The body starts releasing relaxin in pregnancy, a hormone that relaxes pelvic ligaments in preparation for childbirth. Unfortunately, it affects other ligaments and tendons, too, by activating collagenase . This results in tendon laxity and lengthened tendons. In my case, my posterior tibialis tendon is already a mile long thanks to my super high arches, and all of a sudden it was flopping down like loose skin. Without the support of the tendon, my feet pronated inward, pressuring the attachment point and eventually inducing a slight tear of the tendon. This was the bulge and discoloration I noticed. Unfortunately, it's just one of those pregnancy things - and it could have happened even if I was mostly sedentary. The timing sucks, though, because I wish I could run right now: the weather is finally under 70 most mornings (although it's 84F today, bleah), and I have felt MUCH better running in the third trimester than the second trimester, where every step sucked.
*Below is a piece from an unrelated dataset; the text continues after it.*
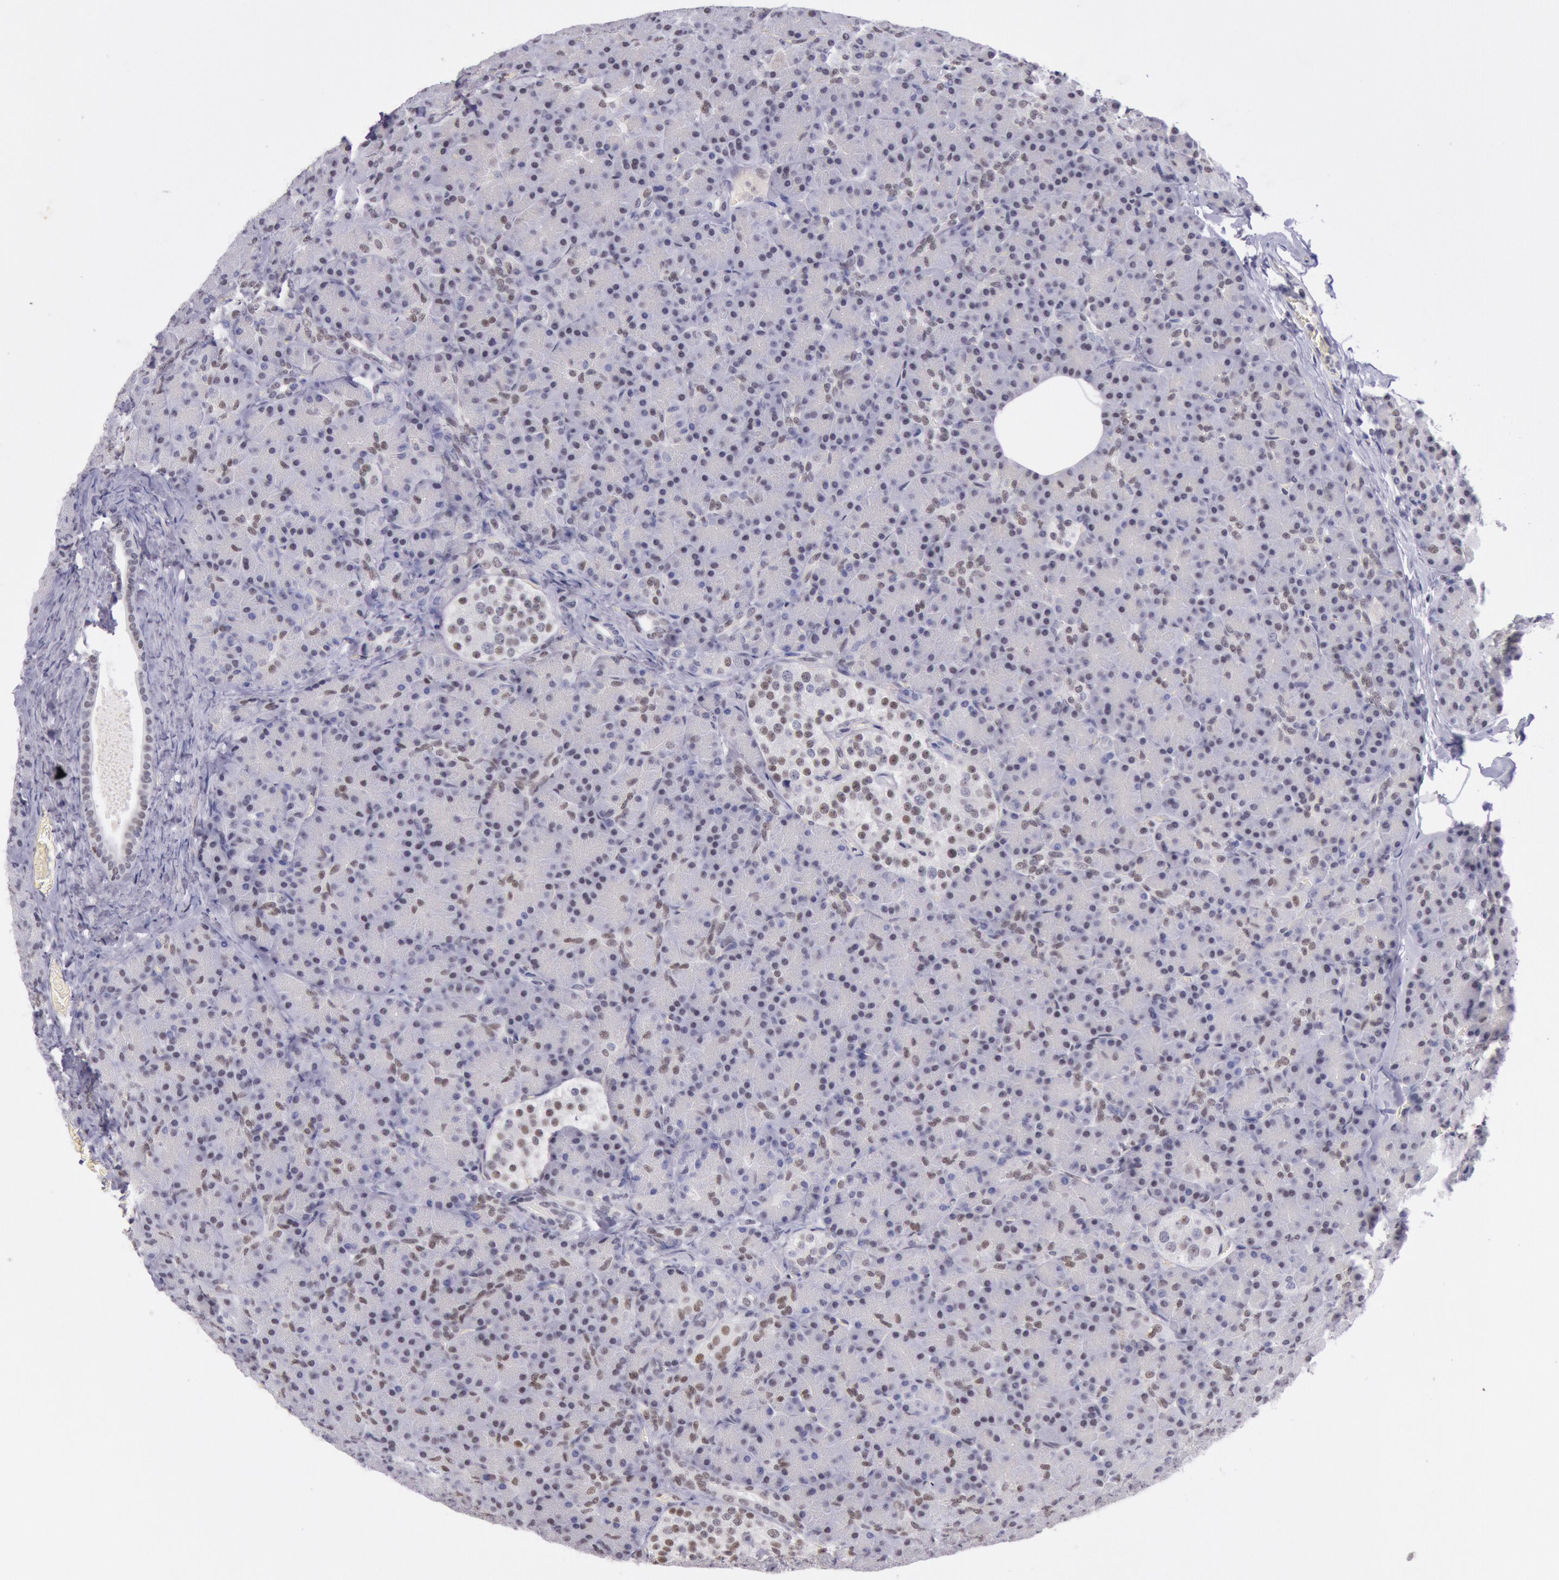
{"staining": {"intensity": "weak", "quantity": "25%-75%", "location": "nuclear"}, "tissue": "pancreas", "cell_type": "Exocrine glandular cells", "image_type": "normal", "snomed": [{"axis": "morphology", "description": "Normal tissue, NOS"}, {"axis": "topography", "description": "Pancreas"}], "caption": "IHC of benign human pancreas reveals low levels of weak nuclear positivity in about 25%-75% of exocrine glandular cells. The staining is performed using DAB brown chromogen to label protein expression. The nuclei are counter-stained blue using hematoxylin.", "gene": "TASL", "patient": {"sex": "female", "age": 43}}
By the way, thought I'd mention - women also release relaxin during the second half of the menstrual cycle, meaning that you may be more prone to tendon, ligament, or cartilage injuries at this time (all of which are affected by relaxin).

I'm currently in either a walking boot or ankle brace (my choice, and it depends on my day; if I'm biking to work I pick the ankle brace) plus PT. I don't have a timeline yet because my doctor isn't sure how my relaxing levels play into this. But I hope I can get over it before the baby gets here - get in a couple of runs at least before I have some forced time off!